Can employers require workers to get the coronavirus vaccine?

The long-awaited vaccine that could help stop coronavirus in its tracks is almost here. Its widespread availability could give consumers, business owners and workers the confidence to return to life as it was before the COVID-19 pandemic ushered in unprecedented social restrictions starting earlier this year.   

But if the U.S. reluctance to embrace masks, social distancing and other basic anti-coronavirus guidelines is any indication, there’s bound to be a fight against taking the vaccine in somer corners of the country. That could pose a problem in the workplace, and many employees wonder whether a coronavirus vaccination will be required to return to the office.

“The simple answer to the question is yes,” Seattle employment attorney Tim Emery told KIRO 7 news, noting that there are no specific laws stopping employers from making the vaccine mandatory.

“There are employers in Washington state right now that require vaccines across the board,” Emery said. “I can think of multiple employers that do.”

The countrywide state of emergency arising from the pandemic has created a unique sense of urgency to subdue the coronavirus as quickly as possible, which may bolster the case for making the COVID-19 vaccine mandatory for all workers. Yet the laws around such requirements tend to fluctuate, Emery said, noting that employers used to be able to require genetic testing.
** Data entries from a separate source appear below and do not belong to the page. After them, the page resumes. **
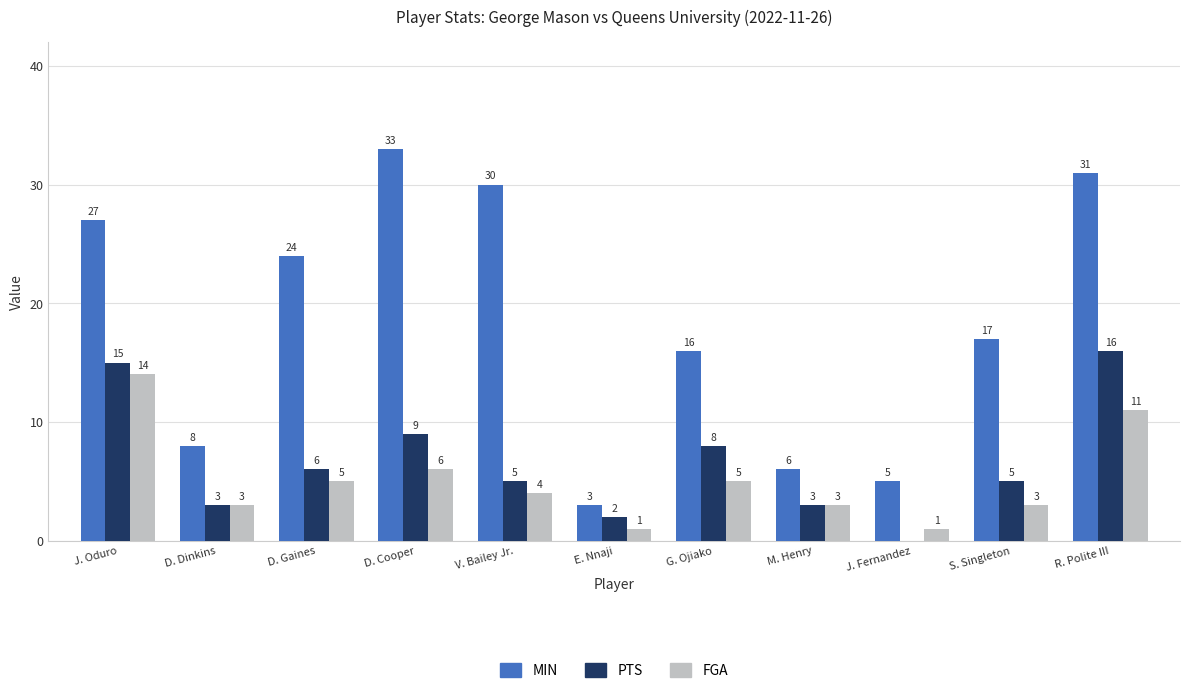

What is the sum of all FGA values?

56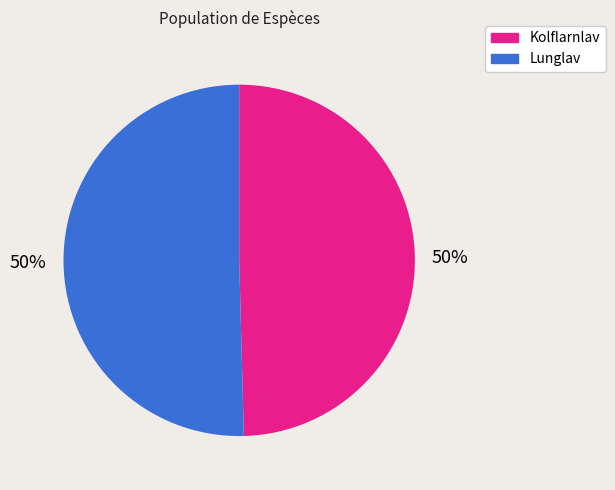

To the nearest percent, what is the average slice percentage?

50%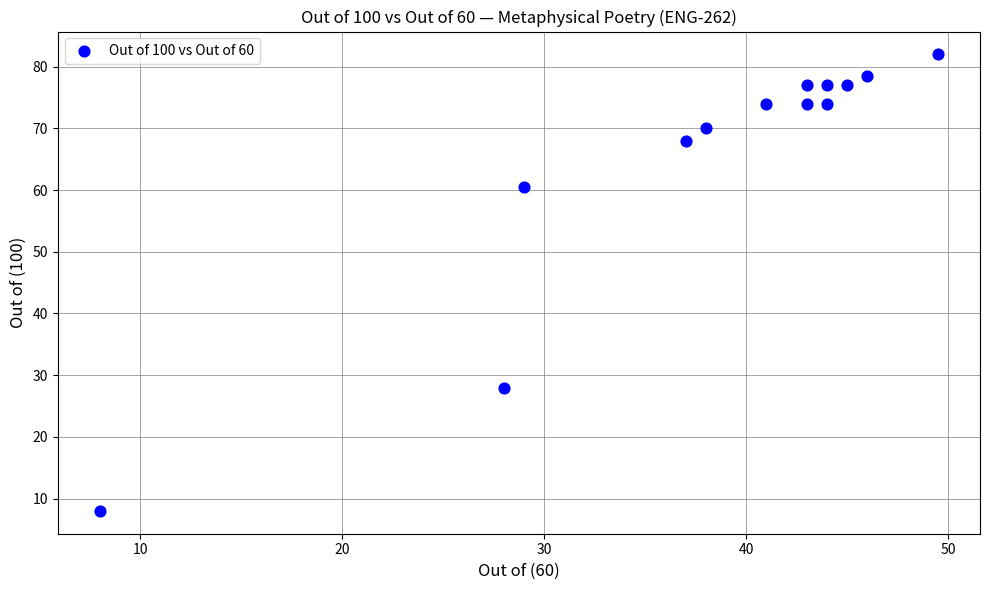

What is the range of Y values (max minus min)?

74.0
“There’s no question that an employer can require masks. There’s no question that an employer can require other safety precautions. But I don’t think there’s an easy answer in this situation for whether an employer can mandate a vaccine,” said Emery.

There are a number of exceptions workers could cite for refusing to take the vaccine, including religious beliefs, medical conditions or contractual obligations.
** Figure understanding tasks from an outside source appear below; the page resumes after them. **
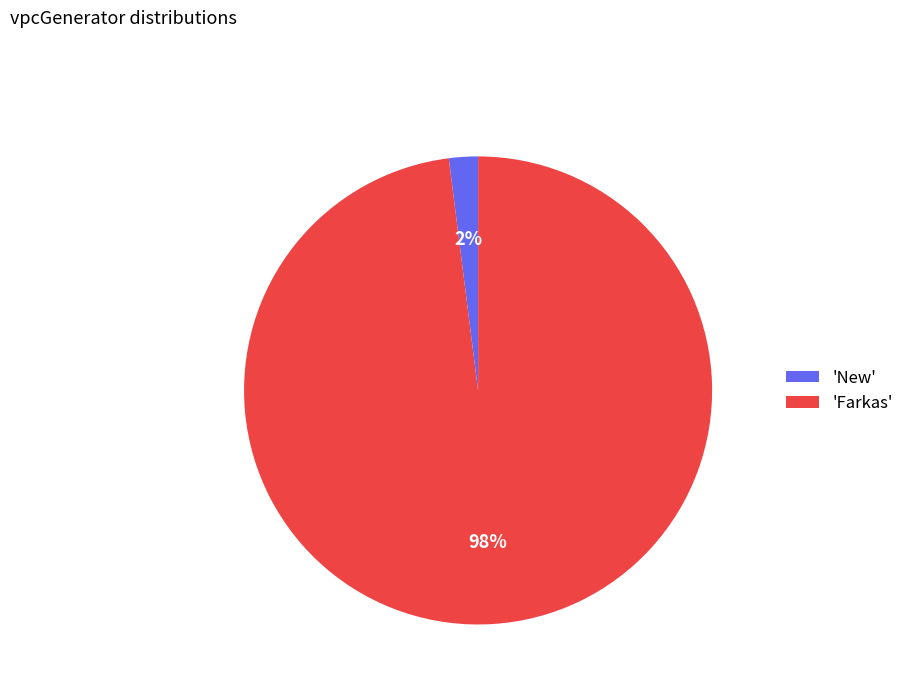

Is the sum of 'New' and 'Farkas' greater than half?

Yes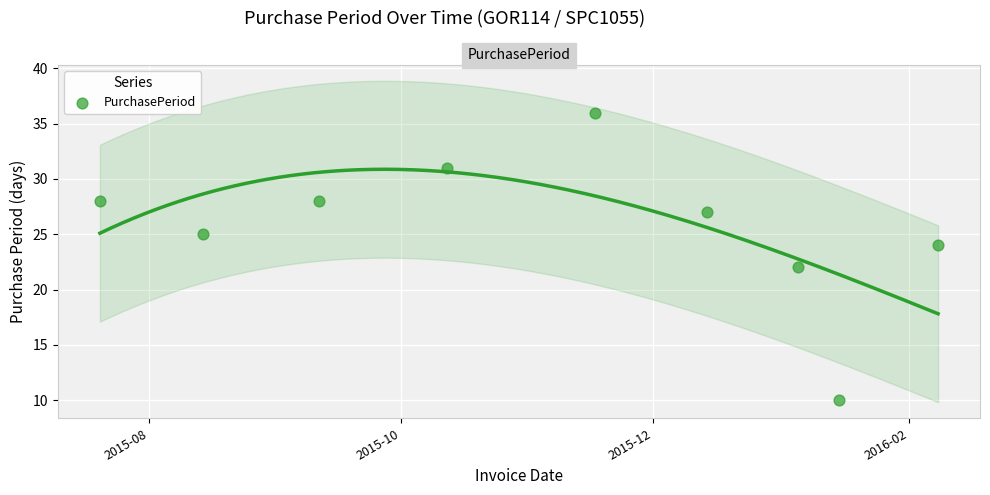

What is the average X value?

16745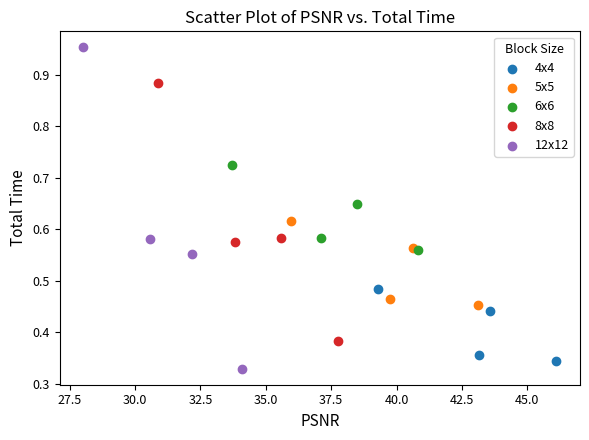

Which series has the widest spread of Y values?

12x12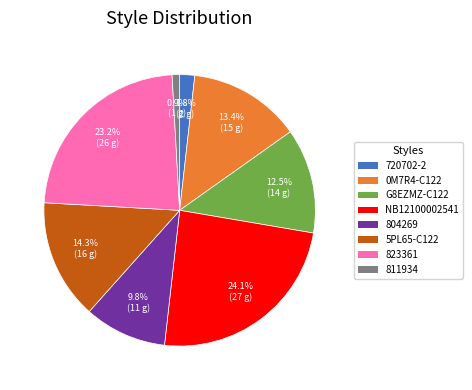

Is it true that NB12100002541 is 24% of the pie?

True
Whether employers will try to get around such exceptions by favoring workers willing to vaccinate is an open question. Because Washington is an at-will employment state, employers can legally fire staff without warning or cause.

One Seattle business owner told KIRO 7 that he plans to tell all of his employees to get a vaccine as soon as it is available.

“My gut feeling is you need to,” he said. “I would definitely hire someone who was willing to take it over someone who wasn’t.”